The tenderness of red meat could be increased after research into stimulating it with short bursts of high-voltage electricity.
Meat exporter and processor Alliance Group is working with researchers to see if controlled electrical pulses can raise meat tenderness.
Whole carcasses have been subjected to electrical stimulation since the 1970s, but its tenderising effects are limited to a few muscles.
A research team, led by food science expert Dr Alaa Bekhit, of the University of Otago, has found the use of pulsed electric field (PEF) technology can make meat cuts more tender after tests on a range of beef cuts at Alliance's Pukeuri plant near Oamaru.
The study suggests the technology can safely raise meat tenderness with little change to structure or flavour.
Alliance marketing development manager Gary Maclennan said the study was another example of innovative research to improve meat quality and drive better returns.
"This study is encouraging for us because factors such as the time elapsed from the meat being processed to being sold overseas can have an impact on the quality of meat that consumers purchase," Maclennan said.
"The quality often comes down to natural aspects in the meat, which influence toughness, moisture and shelf life. This study indicates we may have greater control over these aspects."
The study involved a limited sample, but there was potential for the technology to be applied to less tender meat cuts, he said.
Bekhit said the study was the first step in finding out how the technology could be applied to fresh meat processing.
The tenderness of meat was an important driver of repeat buying, he said.
"Tenderness is arguably the most important quality attribute of red meat," Bekhit said.
"After the meat is cooked, many of the appearance attributes become irrelevant, and flavour can be influenced with other ingredients in the meal or added flavours."
Producing consistently tender meat was important as red meat was competing with other meat such as poultry and tender meat cuts were higher priced than less tender cuts, he said.
The research identified that differences between each carcass muscle made it impossible to deliver optimal tenderness under traditional methods.
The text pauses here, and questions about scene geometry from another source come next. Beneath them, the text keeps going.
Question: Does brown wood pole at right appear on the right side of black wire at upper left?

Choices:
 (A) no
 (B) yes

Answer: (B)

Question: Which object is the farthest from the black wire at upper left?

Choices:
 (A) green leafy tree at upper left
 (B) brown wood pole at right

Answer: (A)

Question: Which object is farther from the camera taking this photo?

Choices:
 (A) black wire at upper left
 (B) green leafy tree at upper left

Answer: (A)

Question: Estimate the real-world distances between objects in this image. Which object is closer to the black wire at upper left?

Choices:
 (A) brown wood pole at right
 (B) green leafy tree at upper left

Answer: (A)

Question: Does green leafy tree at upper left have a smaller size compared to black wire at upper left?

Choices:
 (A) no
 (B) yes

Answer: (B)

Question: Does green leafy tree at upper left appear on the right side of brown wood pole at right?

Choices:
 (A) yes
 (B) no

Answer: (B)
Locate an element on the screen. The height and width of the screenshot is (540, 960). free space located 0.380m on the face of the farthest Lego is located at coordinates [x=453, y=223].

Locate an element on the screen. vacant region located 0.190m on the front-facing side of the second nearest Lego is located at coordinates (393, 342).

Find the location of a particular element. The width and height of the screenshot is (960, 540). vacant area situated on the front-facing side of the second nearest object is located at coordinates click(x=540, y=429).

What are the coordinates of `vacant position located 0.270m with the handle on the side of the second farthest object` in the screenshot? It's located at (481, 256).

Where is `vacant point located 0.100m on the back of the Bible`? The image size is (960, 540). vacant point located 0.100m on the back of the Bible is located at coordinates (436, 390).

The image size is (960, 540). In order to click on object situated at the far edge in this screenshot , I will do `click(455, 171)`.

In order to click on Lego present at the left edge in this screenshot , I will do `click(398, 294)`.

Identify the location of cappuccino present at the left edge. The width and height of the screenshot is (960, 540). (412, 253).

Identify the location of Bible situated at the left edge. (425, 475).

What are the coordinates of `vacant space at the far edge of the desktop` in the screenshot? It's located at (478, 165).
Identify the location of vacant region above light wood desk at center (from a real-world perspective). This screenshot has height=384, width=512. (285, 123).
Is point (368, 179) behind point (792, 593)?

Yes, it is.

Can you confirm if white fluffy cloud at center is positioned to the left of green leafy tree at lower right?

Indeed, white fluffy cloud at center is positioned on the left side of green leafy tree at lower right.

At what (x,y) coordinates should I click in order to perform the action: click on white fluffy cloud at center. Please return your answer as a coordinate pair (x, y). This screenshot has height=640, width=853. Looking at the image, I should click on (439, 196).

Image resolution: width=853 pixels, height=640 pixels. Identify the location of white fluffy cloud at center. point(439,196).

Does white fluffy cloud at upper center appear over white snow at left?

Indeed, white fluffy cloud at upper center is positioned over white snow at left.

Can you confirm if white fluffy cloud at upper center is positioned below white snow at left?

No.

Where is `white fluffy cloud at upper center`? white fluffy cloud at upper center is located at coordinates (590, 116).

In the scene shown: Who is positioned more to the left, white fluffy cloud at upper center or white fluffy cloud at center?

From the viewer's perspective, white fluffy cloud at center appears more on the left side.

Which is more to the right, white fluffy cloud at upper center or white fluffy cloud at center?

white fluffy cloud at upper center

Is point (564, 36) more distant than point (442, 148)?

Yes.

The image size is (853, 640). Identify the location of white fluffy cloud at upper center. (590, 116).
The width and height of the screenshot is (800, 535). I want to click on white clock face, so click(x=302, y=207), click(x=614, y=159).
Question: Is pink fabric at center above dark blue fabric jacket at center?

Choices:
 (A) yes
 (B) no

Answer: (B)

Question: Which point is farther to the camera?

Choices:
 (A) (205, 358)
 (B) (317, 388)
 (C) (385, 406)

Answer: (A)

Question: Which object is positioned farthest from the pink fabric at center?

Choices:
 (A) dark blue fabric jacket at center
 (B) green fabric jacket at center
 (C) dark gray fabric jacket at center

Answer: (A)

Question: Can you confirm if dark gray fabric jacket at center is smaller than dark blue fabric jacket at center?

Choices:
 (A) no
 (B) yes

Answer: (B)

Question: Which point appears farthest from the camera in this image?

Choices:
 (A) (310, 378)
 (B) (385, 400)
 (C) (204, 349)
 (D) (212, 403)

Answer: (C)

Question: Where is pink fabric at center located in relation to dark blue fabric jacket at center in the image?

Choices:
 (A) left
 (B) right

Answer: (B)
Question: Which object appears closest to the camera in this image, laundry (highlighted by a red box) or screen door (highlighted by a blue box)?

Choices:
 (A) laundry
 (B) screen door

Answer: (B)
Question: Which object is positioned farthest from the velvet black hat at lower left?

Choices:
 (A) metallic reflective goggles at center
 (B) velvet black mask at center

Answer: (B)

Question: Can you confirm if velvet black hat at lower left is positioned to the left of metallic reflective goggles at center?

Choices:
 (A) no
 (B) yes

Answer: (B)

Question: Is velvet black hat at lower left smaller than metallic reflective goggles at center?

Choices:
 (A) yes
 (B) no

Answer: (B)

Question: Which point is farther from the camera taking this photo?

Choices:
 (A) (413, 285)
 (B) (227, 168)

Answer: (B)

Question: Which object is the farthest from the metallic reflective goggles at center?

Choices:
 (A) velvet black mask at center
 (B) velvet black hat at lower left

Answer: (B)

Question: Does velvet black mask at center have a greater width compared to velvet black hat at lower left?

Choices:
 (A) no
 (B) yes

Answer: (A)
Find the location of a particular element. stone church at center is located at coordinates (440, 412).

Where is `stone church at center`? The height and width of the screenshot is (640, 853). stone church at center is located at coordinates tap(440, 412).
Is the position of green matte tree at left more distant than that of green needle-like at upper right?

However, PEF technology could improve the tenderness of individual muscles and maximise the value of all cuts in the carcass.
Previous research had highlighted the potential benefits of the technology to process fruit and vegetables, but the study was the first to demonstrate its usefulness in meat, Bekhit said.
The research was supported by funding from the Australian Meat Processing Corporation and Meat and Livestock Australia.